La astronauta de la NASA Jessica Meir fue vista a bordo de la Estación Espacial Internacional el 8 de mayo de 2026, haciendo lo que cualquier propietario responsable haría: inspeccionar fibras ópticas e instalar actualizaciones de hardware para el Laboratorio de Átomos Fríos (CAL) de la agencia. Porque incluso un dispositivo que enfría átomos a temperaturas más frías que cualquier cosa en el universo conocido necesita un buen ajuste de vez en cuando.

CAL, que es aproximadamente del tamaño de un minifrigorífico (y presumiblemente no guarda sobras de pizza espacial), se opera desde la Tierra y enfría átomos a menos de 459 grados Fahrenheit bajo cero (menos 273.15 grados Celsius). Eso está tan cerca del cero absoluto que los átomos se rinden como partículas individuales y forman un condensado de Bose-Einstein (BEC), un quinto estado de la materia que hace que los sólidos, líquidos, gases y plasma parezcan aficionados. En este estado, los científicos pueden observar propiedades cuánticas como la dualidad onda-partícula a simple vista, lo cual es tan alucinante como la física puede ser sin alucinógenos.

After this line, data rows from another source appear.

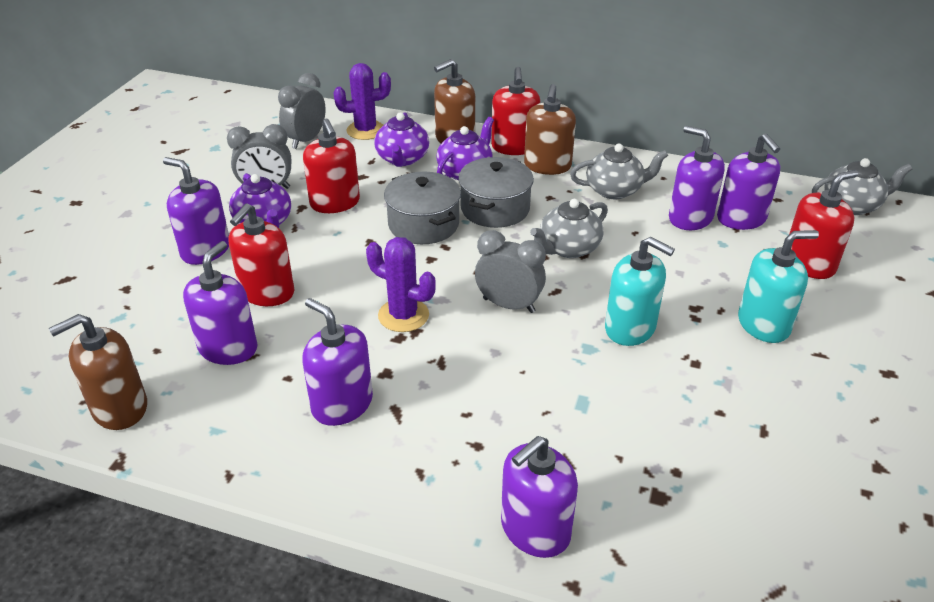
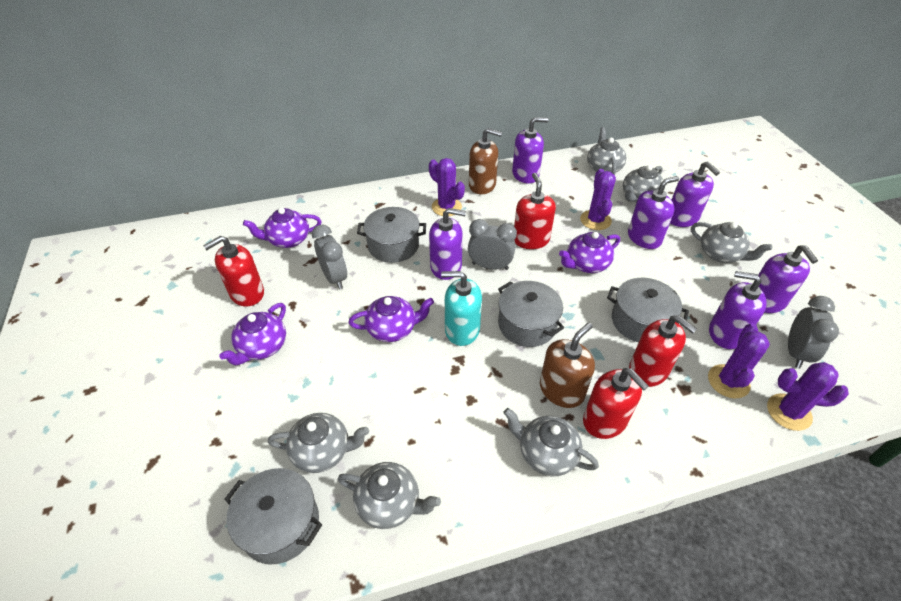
brown soap dispenser: [49,314,147,430] [434,59,475,143] [524,84,576,175] = 3 -> [469,128,502,194] [540,323,595,408] = 2
grey pot: [384,172,461,244] [458,157,534,228] = 2 -> [224,468,322,564] [357,207,426,263] [498,281,564,347] [607,278,689,342] = 4
grey teapot: [530,199,608,258] [570,144,668,199] [812,158,912,215] = 3 -> [268,413,369,473] [338,462,441,529] [504,408,599,476] [587,127,626,175] [623,165,665,202] [691,222,772,263] = 6
purple cactus: [333,63,391,140] [366,237,436,332] = 2 -> [429,158,465,216] [580,169,616,230] [708,323,770,398] [767,362,849,431] = 4
purple teapot: [229,173,291,228] [374,112,429,167] [436,117,494,180] = 3 -> [219,303,286,365] [243,208,321,248] [349,296,434,342] [559,232,620,273] = 4
turquoise soap dispenser: [605,236,675,346] [738,230,819,343] = 2 -> [441,271,482,346] = 1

El laboratorio es gestionado por Caltech en Pasadena, diseñado y construido por el Laboratorio de Propulsión a Chorro de la NASA, y patrocinado por la división de Ciencias Biológicas y Físicas (BPS) de la Dirección de Misiones Científicas de la NASA. La división BPS utiliza entornos espaciales para realizar investigaciones que no son posibles en la Tierra, porque aparentemente, la Tierra es demasiado convencional para la ciencia extrema. El estudio de fenómenos biológicos y físicos en condiciones extremas ayuda a los investigadores a avanzar en el conocimiento científico fundamental necesario para ir más lejos y permanecer más tiempo en el espacio, mientras también beneficia la vida en la Tierra, porque lo que es bueno para los átomos es bueno para nosotros.